## Try it
Quote the listing below in its entirety, omitting every image.

## Data extract
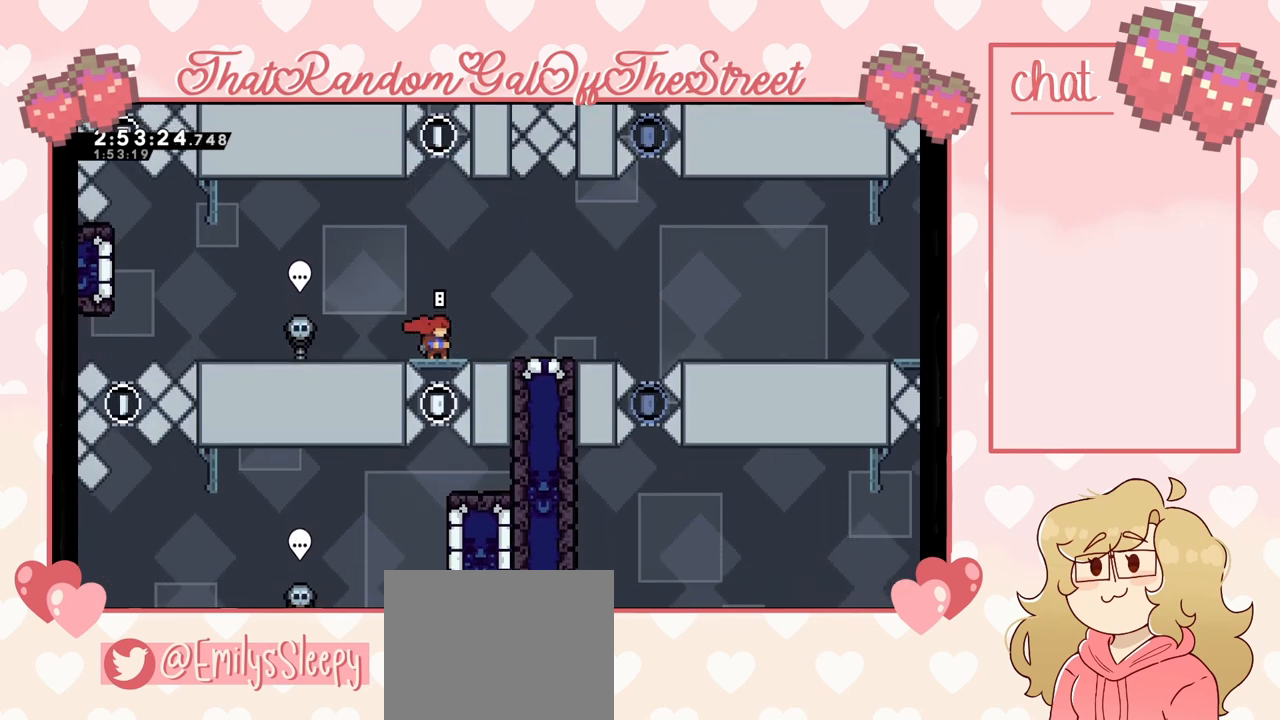
{"buttons": [], "left_stick": "center", "right_stick": "center", "events": []}
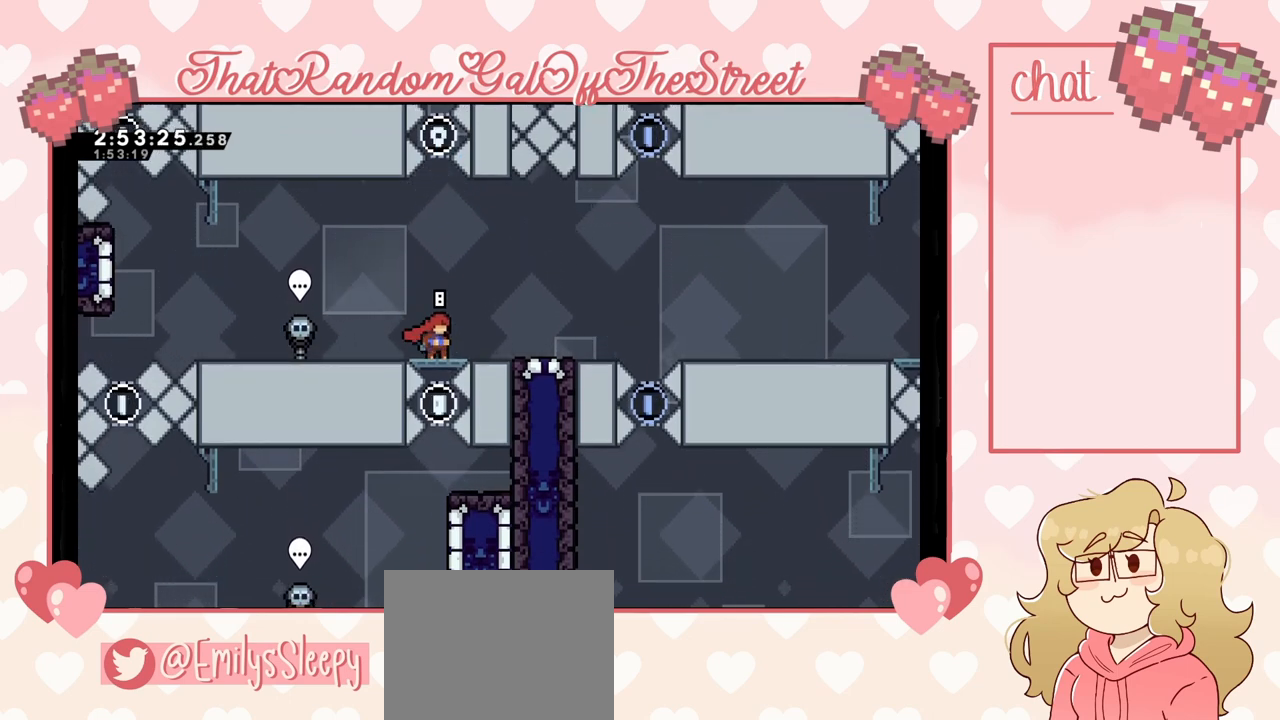
{"buttons": [], "left_stick": "center", "right_stick": "center", "events": []}
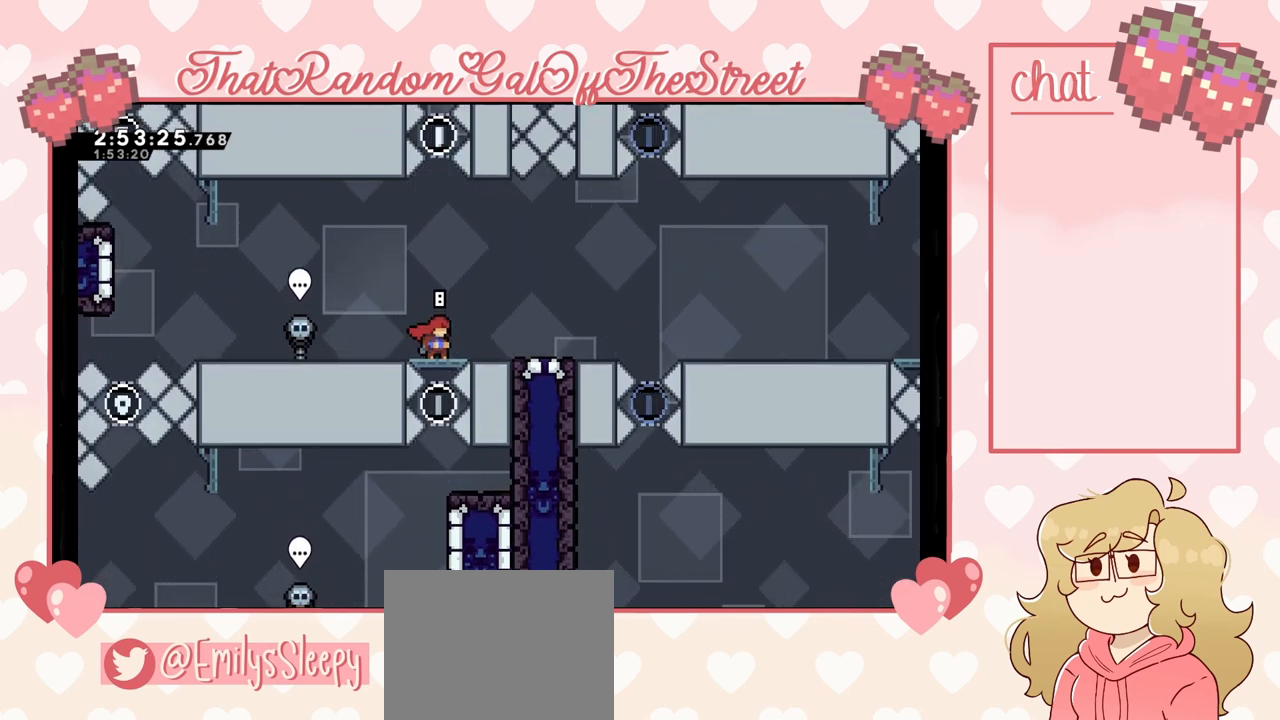
{"buttons": [], "left_stick": "center", "right_stick": "center", "events": []}
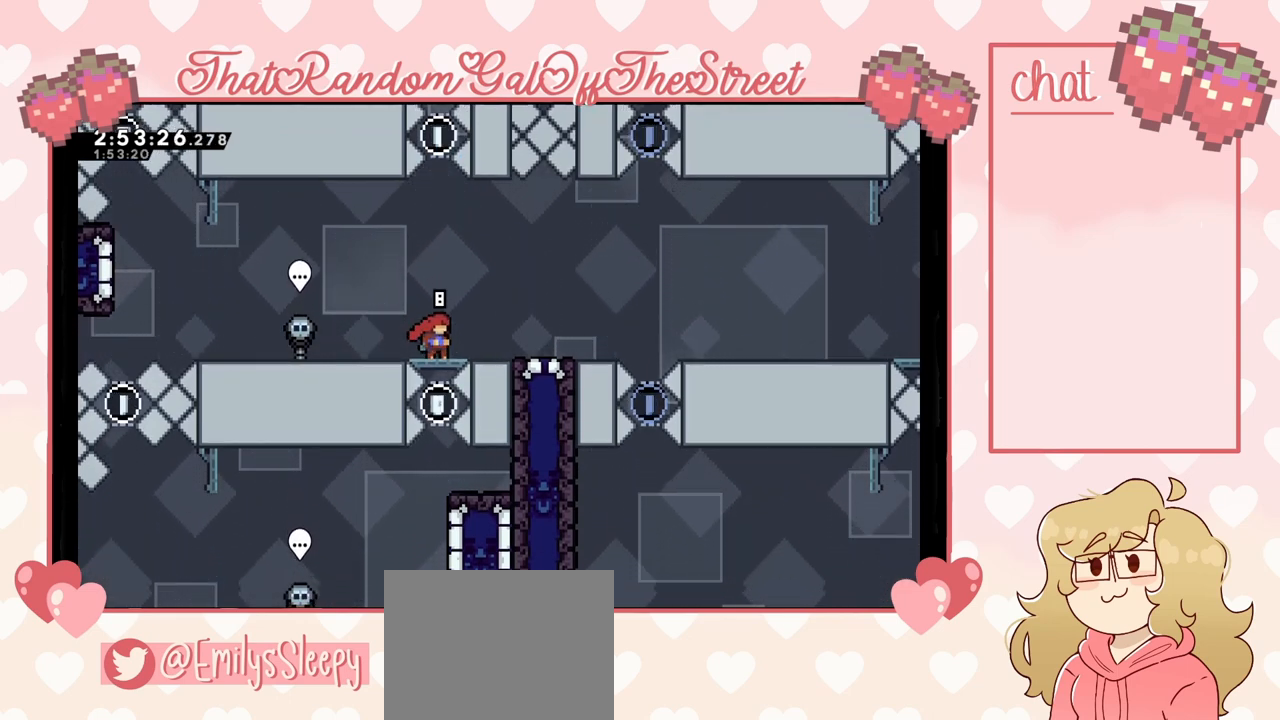
{"buttons": [], "left_stick": "left", "right_stick": "center", "events": [[200, "left_stick", "left"]]}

## Finished task
{"buttons": [], "left_stick": "center", "right_stick": "center", "events": []}
{"buttons": [], "left_stick": "center", "right_stick": "center", "events": []}
{"buttons": [], "left_stick": "center", "right_stick": "center", "events": []}
{"buttons": [], "left_stick": "left", "right_stick": "center", "events": [[200, "left_stick", "left"]]}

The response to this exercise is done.